> [PROBLEM REQUIREMENTS] Each record must be returned exactly, apart from the pictures, which stay out.

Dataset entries
»»

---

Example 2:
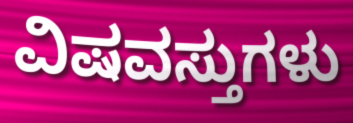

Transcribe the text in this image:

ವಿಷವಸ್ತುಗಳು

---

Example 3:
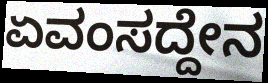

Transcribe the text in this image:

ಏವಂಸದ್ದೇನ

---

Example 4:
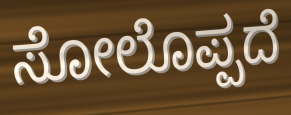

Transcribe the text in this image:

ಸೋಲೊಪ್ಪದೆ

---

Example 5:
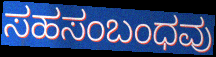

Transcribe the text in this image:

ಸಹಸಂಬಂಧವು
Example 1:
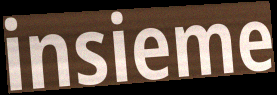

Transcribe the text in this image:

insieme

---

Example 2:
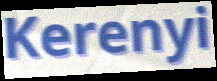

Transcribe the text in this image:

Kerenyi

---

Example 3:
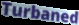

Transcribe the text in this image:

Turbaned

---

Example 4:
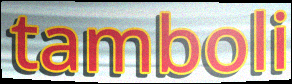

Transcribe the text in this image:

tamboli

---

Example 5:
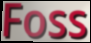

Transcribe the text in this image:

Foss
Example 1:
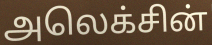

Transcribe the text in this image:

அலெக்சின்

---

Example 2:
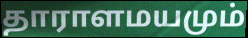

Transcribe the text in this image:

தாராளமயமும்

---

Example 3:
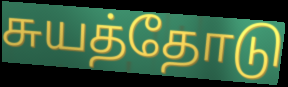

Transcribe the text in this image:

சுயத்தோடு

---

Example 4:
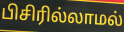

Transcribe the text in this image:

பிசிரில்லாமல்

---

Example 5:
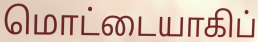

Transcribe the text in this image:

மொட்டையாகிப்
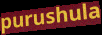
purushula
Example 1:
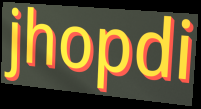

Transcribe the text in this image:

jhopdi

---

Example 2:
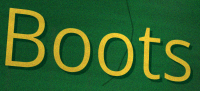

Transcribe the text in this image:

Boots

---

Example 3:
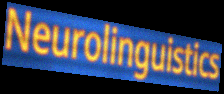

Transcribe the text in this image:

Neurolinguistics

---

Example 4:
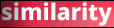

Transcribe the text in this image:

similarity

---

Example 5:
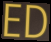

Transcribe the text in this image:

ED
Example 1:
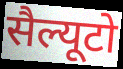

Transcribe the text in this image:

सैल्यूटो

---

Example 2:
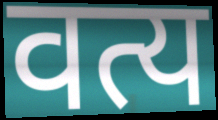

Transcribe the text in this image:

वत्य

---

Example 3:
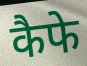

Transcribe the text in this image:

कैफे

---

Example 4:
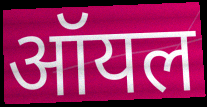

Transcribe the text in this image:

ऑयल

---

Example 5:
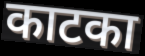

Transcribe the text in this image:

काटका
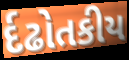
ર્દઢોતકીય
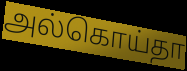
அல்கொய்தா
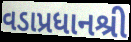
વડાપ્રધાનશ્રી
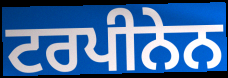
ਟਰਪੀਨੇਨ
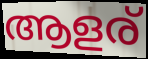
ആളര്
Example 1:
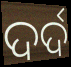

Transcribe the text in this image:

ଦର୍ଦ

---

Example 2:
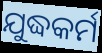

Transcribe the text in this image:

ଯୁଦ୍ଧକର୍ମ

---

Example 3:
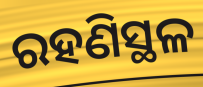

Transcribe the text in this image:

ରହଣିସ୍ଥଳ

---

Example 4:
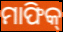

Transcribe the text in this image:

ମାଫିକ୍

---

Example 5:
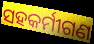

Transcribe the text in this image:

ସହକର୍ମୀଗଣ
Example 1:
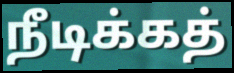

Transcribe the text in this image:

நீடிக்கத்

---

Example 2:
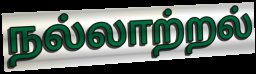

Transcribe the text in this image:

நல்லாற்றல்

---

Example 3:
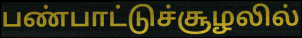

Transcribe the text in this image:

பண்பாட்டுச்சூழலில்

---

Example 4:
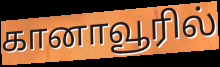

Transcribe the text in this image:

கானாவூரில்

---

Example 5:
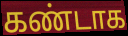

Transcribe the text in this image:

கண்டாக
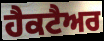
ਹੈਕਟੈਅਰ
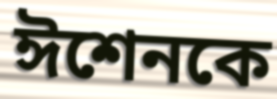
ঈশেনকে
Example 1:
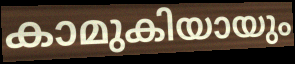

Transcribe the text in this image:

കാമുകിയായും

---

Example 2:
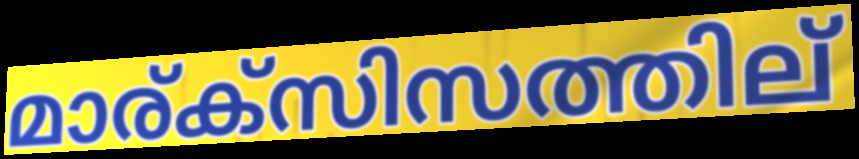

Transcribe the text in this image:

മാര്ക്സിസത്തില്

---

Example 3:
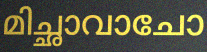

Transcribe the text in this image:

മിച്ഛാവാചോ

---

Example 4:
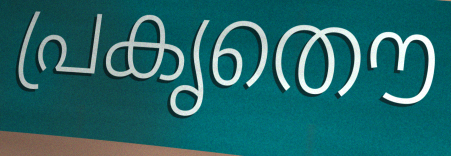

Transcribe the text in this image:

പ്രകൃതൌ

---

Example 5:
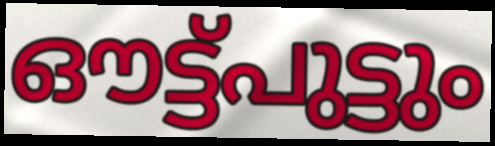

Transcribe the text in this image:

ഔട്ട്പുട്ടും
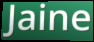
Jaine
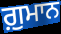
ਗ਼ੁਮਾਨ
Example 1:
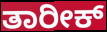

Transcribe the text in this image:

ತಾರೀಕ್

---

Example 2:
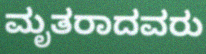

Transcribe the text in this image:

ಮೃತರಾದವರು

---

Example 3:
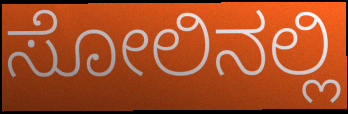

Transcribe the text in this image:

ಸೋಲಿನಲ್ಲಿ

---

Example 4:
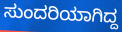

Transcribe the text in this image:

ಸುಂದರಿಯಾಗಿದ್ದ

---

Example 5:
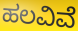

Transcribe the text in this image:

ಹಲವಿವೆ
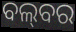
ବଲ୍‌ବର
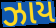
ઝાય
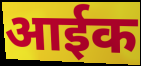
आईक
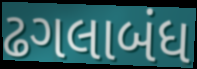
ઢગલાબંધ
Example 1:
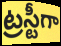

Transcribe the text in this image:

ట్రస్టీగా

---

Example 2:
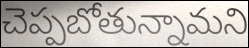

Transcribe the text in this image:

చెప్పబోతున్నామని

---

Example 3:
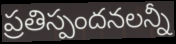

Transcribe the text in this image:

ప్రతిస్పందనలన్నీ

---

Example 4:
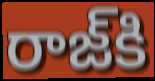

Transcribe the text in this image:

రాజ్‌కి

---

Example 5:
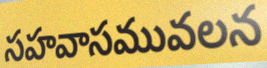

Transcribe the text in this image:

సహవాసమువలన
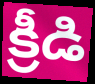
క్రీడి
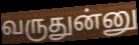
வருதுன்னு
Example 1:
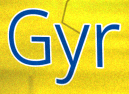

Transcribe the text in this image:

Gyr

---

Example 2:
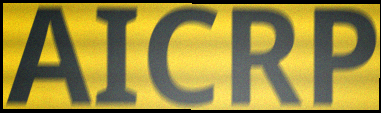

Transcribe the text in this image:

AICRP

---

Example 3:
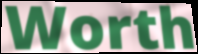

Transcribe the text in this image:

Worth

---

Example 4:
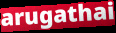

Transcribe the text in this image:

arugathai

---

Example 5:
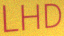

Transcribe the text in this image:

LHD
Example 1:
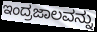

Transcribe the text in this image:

««

> [YOUR SOLUTION]
---

Example 2:

Transcribe the text in this image:

ವಿಷವಸ್ತುಗಳು

---

Example 3:

Transcribe the text in this image:

ಏವಂಸದ್ದೇನ

---

Example 4:

Transcribe the text in this image:

ಸೋಲೊಪ್ಪದೆ

---

Example 5:

Transcribe the text in this image:

ಸಹಸಂಬಂಧವು
Example 1:

Transcribe the text in this image:

insieme

---

Example 2:

Transcribe the text in this image:

Kerenyi

---

Example 3:

Transcribe the text in this image:

Turbaned

---

Example 4:

Transcribe the text in this image:

tamboli

---

Example 5:

Transcribe the text in this image:

Foss
Example 1:

Transcribe the text in this image:

அலெக்சின்

---

Example 2:

Transcribe the text in this image:

தாராளமயமும்

---

Example 3:

Transcribe the text in this image:

சுயத்தோடு

---

Example 4:

Transcribe the text in this image:

பிசிரில்லாமல்

---

Example 5:

Transcribe the text in this image:

மொட்டையாகிப்
purushula
Example 1:

Transcribe the text in this image:

jhopdi

---

Example 2:

Transcribe the text in this image:

Boots

---

Example 3:

Transcribe the text in this image:

Neurolinguistics

---

Example 4:

Transcribe the text in this image:

similarity

---

Example 5:

Transcribe the text in this image:

ED
Example 1:

Transcribe the text in this image:

सैल्यूटो

---

Example 2:

Transcribe the text in this image:

वत्य

---

Example 3:

Transcribe the text in this image:

कैफे

---

Example 4:

Transcribe the text in this image:

ऑयल

---

Example 5:

Transcribe the text in this image:

काटका
ર્દઢોતકીય
அல்கொய்தா
વડાપ્રધાનશ્રી
ਟਰਪੀਨੇਨ
ആളര്
Example 1:

Transcribe the text in this image:

ଦର୍ଦ

---

Example 2:

Transcribe the text in this image:

ଯୁଦ୍ଧକର୍ମ

---

Example 3:

Transcribe the text in this image:

ରହଣିସ୍ଥଳ

---

Example 4:

Transcribe the text in this image:

ମାଫିକ୍

---

Example 5:

Transcribe the text in this image:

ସହକର୍ମୀଗଣ
Example 1:

Transcribe the text in this image:

நீடிக்கத்

---

Example 2:

Transcribe the text in this image:

நல்லாற்றல்

---

Example 3:

Transcribe the text in this image:

பண்பாட்டுச்சூழலில்

---

Example 4:

Transcribe the text in this image:

கானாவூரில்

---

Example 5:

Transcribe the text in this image:

கண்டாக
ਹੈਕਟੈਅਰ
ঈশেনকে
Example 1:

Transcribe the text in this image:

കാമുകിയായും

---

Example 2:

Transcribe the text in this image:

മാര്ക്സിസത്തില്

---

Example 3:

Transcribe the text in this image:

മിച്ഛാവാചോ

---

Example 4:

Transcribe the text in this image:

പ്രകൃതൌ

---

Example 5:

Transcribe the text in this image:

ഔട്ട്പുട്ടും
Jaine
ਗ਼ੁਮਾਨ
Example 1:

Transcribe the text in this image:

ತಾರೀಕ್

---

Example 2:

Transcribe the text in this image:

ಮೃತರಾದವರು

---

Example 3:

Transcribe the text in this image:

ಸೋಲಿನಲ್ಲಿ

---

Example 4:

Transcribe the text in this image:

ಸುಂದರಿಯಾಗಿದ್ದ

---

Example 5:

Transcribe the text in this image:

ಹಲವಿವೆ
ବଲ୍‌ବର
ઝાય
आईक
ઢગલાબંધ
Example 1:

Transcribe the text in this image:

ట్రస్టీగా

---

Example 2:

Transcribe the text in this image:

చెప్పబోతున్నామని

---

Example 3:

Transcribe the text in this image:

ప్రతిస్పందనలన్నీ

---

Example 4:

Transcribe the text in this image:

రాజ్‌కి

---

Example 5:

Transcribe the text in this image:

సహవాసమువలన
క్రీడి
வருதுன்னு
Example 1:

Transcribe the text in this image:

Gyr

---

Example 2:

Transcribe the text in this image:

AICRP

---

Example 3:

Transcribe the text in this image:

Worth

---

Example 4:

Transcribe the text in this image:

arugathai

---

Example 5:

Transcribe the text in this image:

LHD
Example 1:

Transcribe the text in this image:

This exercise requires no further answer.